EXERCISE INPUTS >>
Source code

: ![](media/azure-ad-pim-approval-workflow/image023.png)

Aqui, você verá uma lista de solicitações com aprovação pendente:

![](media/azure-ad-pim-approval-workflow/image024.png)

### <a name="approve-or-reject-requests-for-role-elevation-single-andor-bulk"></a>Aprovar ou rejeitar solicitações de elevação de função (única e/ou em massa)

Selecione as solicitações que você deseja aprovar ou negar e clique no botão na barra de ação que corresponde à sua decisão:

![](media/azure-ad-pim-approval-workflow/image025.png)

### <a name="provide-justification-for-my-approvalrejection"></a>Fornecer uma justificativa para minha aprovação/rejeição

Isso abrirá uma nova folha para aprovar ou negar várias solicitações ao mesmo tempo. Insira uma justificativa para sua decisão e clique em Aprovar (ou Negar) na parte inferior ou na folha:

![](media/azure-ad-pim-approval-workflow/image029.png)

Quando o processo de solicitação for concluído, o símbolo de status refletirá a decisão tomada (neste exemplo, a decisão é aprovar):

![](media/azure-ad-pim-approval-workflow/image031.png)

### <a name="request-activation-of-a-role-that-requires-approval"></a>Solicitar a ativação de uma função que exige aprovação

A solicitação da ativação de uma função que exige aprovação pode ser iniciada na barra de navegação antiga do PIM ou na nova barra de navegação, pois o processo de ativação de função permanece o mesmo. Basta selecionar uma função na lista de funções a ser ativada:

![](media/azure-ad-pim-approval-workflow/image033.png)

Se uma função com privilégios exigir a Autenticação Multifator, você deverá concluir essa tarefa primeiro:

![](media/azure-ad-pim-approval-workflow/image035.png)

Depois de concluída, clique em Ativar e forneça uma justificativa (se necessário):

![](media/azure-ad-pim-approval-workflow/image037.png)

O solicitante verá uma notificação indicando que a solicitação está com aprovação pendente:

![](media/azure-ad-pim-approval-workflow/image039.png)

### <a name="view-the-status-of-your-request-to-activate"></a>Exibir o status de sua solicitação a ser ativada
---
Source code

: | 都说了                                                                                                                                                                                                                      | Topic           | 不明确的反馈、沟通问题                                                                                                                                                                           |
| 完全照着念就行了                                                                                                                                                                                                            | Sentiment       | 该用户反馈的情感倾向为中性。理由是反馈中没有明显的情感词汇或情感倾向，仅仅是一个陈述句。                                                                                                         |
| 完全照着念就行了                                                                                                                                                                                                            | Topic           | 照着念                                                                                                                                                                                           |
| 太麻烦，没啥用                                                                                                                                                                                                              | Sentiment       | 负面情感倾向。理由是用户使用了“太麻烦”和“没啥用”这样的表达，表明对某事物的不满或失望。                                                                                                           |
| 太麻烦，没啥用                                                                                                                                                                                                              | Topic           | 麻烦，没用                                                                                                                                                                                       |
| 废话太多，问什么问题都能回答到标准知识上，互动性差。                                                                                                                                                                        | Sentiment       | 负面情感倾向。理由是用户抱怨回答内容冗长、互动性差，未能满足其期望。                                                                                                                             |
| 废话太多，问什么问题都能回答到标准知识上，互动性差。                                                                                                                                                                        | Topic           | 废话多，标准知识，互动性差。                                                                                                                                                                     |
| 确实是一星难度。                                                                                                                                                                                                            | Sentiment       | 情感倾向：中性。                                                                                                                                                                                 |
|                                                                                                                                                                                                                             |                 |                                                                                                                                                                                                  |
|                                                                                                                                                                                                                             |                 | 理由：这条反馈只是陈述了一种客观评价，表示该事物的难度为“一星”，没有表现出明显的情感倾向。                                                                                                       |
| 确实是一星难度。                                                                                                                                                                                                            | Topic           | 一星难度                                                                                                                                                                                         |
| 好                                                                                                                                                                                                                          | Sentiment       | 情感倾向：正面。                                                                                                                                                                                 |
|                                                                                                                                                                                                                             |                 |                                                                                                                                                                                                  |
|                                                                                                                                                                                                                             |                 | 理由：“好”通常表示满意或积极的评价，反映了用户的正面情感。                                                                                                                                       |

WHAT IS EXPECTED >>
Edit the records from the line with "Depois de concluída, clique" up to and including the line with "solicitação a ser ativada" so that "solicitante" becomes "requerente", and give back only those lines with nothing else changed.

EXERCISE SOLUTION >>
Depois de concluída, clique em Ativar e forneça uma justificativa (se necessário):

![](media/azure-ad-pim-approval-workflow/image037.png)

O requerente verá uma notificação indicando que a solicitação está com aprovação pendente:

![](media/azure-ad-pim-approval-workflow/image039.png)

### <a name="view-the-status-of-your-request-to-activate"></a>Exibir o status de sua solicitação a ser ativada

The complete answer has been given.